Society's material wants are unlimited and unsatiable. However, there is a limited amount of economic resources. This creates scarcity, where the demand for goods and services exceeds the supply. Economists view things through a special economic perspective, and as part of this, they view the world through the lens of scarcity.

Key Concepts

  • economic perspective
    • The economic way of thinking. One element is viewing hte world through the lens of scarcity.
  • scarcity
    • The demand for goods and services exceeds the supply.
  • economizing problem
    • The problem of having to decide how to make the best use of limited resources to satisfy virtually unlimited wants.
  • insatiable
    • virtually unlimited and therefore incapable of complete satisfaction

Diagram


external image scarcity.jpg
There diagram shows how there is an infinite number of things that people want, but due to a limited amount of resources, we experience the problem of scarcity.[1]

Results of Scarcity


As a result of scarcity, we are forced to make many important decisions on a regular basis. Some of the questions we are forced to consider are explained in the diagram:
  • What to produce?
  • How to produce?
  • For whom to produce?

One of the most important problems that scarcity creates is the economizing problem. That is the problem of having to decide how to make the best use of limited resources to satisfy virtually unlimited wants.

Scarcity also forced us to sacrifice certain goods and services in exchange for other goods and services. This brings us to the topic of opportunity costs.

Opportunity Cost


What is Opportunity Cost?


Opportunity costs are when in order to obtain more of one thing, society must give up the chance to get the next best thing. The sacrifice is the opportunity cost of the choice.

Key Concepts


  • opportunity cost
    • To obtain more of one thing, society forgoes the opportunity of getting the next best thing. That sacrifice is the opportunity cost of the choice.
  • increasing opportunity cost
    • To produce more of one good requires giving up an increasing amount of another good.
  • constant opportunity cost
    • Each additional unit of one good produced requires giving up the same number of units of another good.

Diagram


Ppf2_small.png
As can be seen in the diagram, the opportunity cost between 5 and 6 Computers is 1 Food unit, and the Opportunity Cost between 9 and 10 Computers is 3 Food units. This represents an increasing opportunity cost.[2]

Results of Opportunity Cost


Because we have opportunity costs, we are unable to produce an unlimited amount of goods. For each additional good we produce, we must sacrifice producing a different good.

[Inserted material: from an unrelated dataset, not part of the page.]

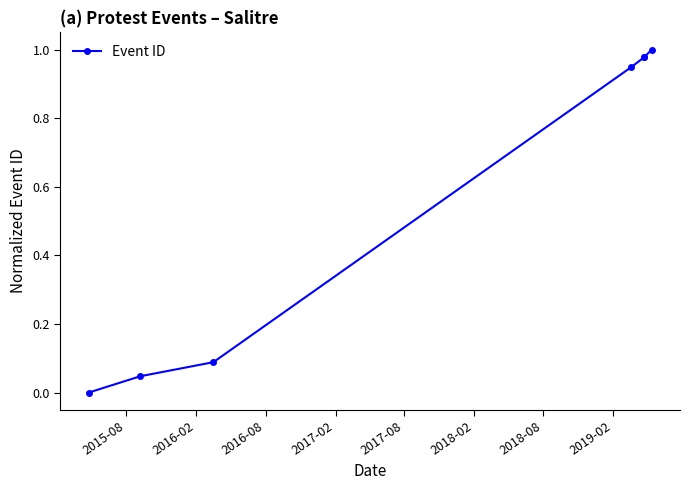

What is the value of the 4th point from the left?

0.9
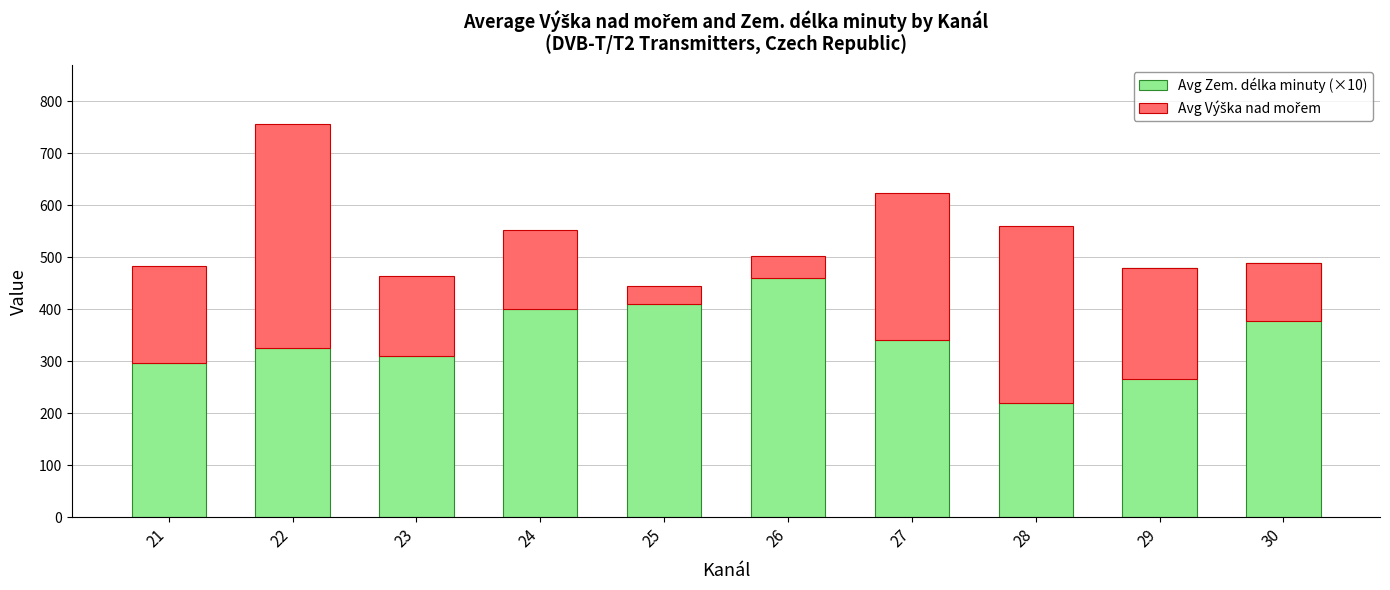

Which series has the largest range (max minus min)?

Avg Výška nad mořem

One common way to illustrate both opportunity costs and scarcity is with a Production Possibilities Frontier.

Article


Link to Article

The article discusses how "food scarcity looms large worldwide". Food scarcity means that the demand for food exceeds the limited available resources. If "only 94 per cent of the total demand of food grains will come to the food markets", we are dealing with values below equilibrium. This means that there is a shortage due to the quantity demanded exceeding the quantity supplied. This shortage is the "6.0 per cent deficit of food grains mentioned in the article. This decrease in supply and increase in demand has also caused the equilibrium price to increase, which is the "4.2 per cent increase in the price of food".

In order to try and solve the food shortage problem, these countries "will have to spend 12 per cent more for the import of food grains". This means that this 12% will not be able to be used to secure other necessary resources, as it will be used to get food. The article also discusses how if the price of one good increases, the price of certain related goods that depend on the first one will also increase. This is important, as if the price of fossil fuels increases, the price of feritliser increases.
It is also noted how some families are being forced to spend up to 70% of their income on food. As we have seen, this will greatly impact their ability to spend money on other goods, which will greatly decrease the demand for those other goods, hurting the economy.
The articles mentions the idea of the government providing incentives for non-government sectors to import food grains. These incentives would increase the marginal benefits experienced by these groups, hopefully causing them to exceed the marginal costs, which would cause these groups to help import the food grains.